= Selected text =

In December 2006, Dreyer was named as assistant manager of Rushden & Diamonds. taking the club from 2nd bottom of the Conference to 12th in less than 3 months. On 2 May 2008, Dreyer was named assistant manager to Graham Westley at Stevenage Borough, reaching the conference play-off semi-finals and winning the FA Trophy in 2009. In 2010 Stevenage won the conference title and reached the FA Trophy final at Wembley. In 2011 Stevenage won back-to-back promotions beating Torquay United in the League 2 play-off final at Old Trafford. Despite being well placed to achieve a third consecutive promotion, Dreyer followed Westley to Preston North End in January 2012, taking up the role of assistant manager. On 14 February 2013, Dreyer was named as Caretaker Manager of Preston North End following the departure of Graham Westley. Beating Eddie Howe's top of the table Bournemouth 2–0. Preston reach the League 1 play-off semi-finals, where they are beaten by eventual winners Rotherham United. Preston are promoted to the Championship, beating Swindon 4–0 at Wembley in the League 1 play-off final. In January 2016 Dreyer joins eventual League 2 champions Northampton Town on a short-term contract as Head of recruitment.

On 18 October 2017, Dreyer was appointed as assistant manager to Kevin Davies at Southport. However, he left the position on 20 December after not being able to fully commit to the role from his southern home.

In September 2018, Dreyer resigned as manager of Ware to concentrate on his business career.

On 15 October 2019 he became assistant at Oldham Athletic.

On 17 February 2022, following the permanent appointment of Dean Brennan, Dreyer was appointed assistant head coach of Barnet.

Dreyer was appointed assistant manager at Burton Albion ahead of the 2022–23 season. On 31 May 2024, Dreyer departed the club.

= Material shown =

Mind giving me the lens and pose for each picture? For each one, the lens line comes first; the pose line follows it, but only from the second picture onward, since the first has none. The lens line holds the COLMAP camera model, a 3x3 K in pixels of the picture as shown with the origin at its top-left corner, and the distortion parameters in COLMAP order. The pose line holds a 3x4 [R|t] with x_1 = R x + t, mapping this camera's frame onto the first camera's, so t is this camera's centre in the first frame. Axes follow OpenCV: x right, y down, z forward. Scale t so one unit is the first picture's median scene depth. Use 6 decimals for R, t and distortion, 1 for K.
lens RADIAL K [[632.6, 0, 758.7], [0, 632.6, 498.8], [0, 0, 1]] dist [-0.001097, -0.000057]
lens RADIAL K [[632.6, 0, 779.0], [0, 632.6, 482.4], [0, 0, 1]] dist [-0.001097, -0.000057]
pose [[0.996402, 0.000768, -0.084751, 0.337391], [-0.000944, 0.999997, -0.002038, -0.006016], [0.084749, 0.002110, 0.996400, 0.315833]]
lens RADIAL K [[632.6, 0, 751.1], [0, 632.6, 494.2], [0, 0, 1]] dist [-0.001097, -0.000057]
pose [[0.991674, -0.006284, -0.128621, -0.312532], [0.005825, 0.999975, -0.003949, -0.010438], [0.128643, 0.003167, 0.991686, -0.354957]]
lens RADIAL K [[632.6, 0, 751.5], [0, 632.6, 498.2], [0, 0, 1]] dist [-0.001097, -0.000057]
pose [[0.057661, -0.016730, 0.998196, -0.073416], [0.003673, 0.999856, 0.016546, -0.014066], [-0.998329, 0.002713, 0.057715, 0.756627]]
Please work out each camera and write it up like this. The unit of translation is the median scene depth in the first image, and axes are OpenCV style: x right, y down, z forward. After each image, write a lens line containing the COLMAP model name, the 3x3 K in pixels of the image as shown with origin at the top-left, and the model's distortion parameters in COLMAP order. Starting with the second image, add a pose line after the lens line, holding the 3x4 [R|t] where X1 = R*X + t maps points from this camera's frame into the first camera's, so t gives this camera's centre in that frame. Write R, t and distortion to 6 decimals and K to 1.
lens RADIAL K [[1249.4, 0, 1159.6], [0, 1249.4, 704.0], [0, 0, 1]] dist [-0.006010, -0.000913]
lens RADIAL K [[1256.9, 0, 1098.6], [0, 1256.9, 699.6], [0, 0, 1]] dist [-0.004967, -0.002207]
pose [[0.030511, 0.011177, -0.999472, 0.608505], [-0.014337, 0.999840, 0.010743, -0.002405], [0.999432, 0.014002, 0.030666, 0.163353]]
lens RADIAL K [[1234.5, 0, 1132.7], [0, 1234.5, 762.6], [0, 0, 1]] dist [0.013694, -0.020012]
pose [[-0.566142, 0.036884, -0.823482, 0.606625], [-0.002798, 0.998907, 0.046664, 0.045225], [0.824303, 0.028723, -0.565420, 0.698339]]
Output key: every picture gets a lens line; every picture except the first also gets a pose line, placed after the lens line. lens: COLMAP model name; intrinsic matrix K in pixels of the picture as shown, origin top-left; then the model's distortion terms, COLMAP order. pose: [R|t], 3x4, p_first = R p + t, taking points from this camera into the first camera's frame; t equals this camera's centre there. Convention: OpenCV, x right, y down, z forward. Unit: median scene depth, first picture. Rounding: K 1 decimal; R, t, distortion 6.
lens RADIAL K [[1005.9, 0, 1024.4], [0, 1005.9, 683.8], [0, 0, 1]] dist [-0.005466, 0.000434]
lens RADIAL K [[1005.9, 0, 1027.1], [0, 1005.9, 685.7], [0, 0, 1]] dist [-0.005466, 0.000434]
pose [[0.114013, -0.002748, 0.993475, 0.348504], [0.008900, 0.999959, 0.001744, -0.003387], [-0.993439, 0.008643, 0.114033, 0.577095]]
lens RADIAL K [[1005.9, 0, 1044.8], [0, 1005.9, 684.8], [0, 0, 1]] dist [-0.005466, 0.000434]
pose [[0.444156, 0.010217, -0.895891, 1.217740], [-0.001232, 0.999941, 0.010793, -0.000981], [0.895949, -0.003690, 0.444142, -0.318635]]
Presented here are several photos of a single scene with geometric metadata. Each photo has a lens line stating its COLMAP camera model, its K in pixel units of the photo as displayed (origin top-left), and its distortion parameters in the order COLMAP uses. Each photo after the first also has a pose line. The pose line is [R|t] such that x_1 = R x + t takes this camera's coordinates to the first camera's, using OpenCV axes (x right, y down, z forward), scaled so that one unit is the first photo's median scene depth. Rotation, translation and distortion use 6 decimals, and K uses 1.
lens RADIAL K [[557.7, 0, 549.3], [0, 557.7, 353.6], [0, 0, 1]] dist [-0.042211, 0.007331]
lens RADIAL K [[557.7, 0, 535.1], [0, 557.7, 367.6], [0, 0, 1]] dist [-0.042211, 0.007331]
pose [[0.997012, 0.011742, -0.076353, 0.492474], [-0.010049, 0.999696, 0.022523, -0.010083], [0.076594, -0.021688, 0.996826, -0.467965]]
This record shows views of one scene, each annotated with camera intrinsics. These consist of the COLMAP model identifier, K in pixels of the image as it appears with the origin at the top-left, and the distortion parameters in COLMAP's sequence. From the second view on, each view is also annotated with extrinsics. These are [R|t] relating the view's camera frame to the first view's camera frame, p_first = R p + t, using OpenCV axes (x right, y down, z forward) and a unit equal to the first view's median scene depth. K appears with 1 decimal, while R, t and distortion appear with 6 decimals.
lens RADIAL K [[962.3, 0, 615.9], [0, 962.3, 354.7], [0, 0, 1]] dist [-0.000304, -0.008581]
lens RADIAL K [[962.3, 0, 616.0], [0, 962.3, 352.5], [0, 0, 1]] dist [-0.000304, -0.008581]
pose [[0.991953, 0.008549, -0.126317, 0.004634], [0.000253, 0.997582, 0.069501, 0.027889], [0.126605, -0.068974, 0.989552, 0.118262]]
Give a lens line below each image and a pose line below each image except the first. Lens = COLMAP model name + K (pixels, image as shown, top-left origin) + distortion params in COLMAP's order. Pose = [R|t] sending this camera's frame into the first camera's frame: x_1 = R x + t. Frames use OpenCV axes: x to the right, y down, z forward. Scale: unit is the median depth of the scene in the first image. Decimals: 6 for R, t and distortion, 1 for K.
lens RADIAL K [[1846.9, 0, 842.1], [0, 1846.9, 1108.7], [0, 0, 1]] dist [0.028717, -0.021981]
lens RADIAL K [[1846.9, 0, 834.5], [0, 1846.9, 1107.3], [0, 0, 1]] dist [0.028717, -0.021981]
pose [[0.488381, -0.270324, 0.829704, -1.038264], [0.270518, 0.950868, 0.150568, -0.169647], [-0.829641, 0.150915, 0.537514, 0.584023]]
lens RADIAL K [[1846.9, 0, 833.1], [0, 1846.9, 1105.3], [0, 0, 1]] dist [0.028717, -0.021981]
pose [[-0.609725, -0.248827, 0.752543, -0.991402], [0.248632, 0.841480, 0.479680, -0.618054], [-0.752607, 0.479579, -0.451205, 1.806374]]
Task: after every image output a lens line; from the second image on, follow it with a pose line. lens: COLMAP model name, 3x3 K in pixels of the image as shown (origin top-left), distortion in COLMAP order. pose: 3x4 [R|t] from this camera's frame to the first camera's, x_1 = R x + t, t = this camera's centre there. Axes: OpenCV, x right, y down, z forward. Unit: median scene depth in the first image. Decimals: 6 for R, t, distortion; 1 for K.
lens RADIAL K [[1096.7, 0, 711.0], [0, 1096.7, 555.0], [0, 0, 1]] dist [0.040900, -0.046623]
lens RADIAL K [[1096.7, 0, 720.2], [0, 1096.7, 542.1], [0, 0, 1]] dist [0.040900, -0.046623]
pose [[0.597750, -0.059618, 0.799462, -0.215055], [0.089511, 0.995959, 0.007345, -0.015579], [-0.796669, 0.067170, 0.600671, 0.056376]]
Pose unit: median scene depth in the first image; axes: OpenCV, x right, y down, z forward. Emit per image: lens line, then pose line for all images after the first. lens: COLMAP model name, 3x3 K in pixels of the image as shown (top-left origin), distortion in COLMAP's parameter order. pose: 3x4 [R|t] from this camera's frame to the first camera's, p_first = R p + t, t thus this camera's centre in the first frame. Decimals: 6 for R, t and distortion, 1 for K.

= List of tasks =
(1) Translate this sentence from the text about Dreyer's career into Spanish: "On 15 October 2019 he became assistant at Oldham Athletic."
(2) Please swap "Southport" for "Chester" in the text about Dreyer's career, and give the part from "On 18 October" to "his business career." again with that change.
None of the material is needed here.

= Answers in order =
(1) El 15 de octubre de 2019 se convirtió en asistente del Oldham Athletic.

(2)
On 18 October 2017, Dreyer was appointed as assistant manager to Kevin Davies at Chester. However, he left the position on 20 December after not being able to fully commit to the role from his southern home.

In September 2018, Dreyer resigned as manager of Ware to concentrate on his business career.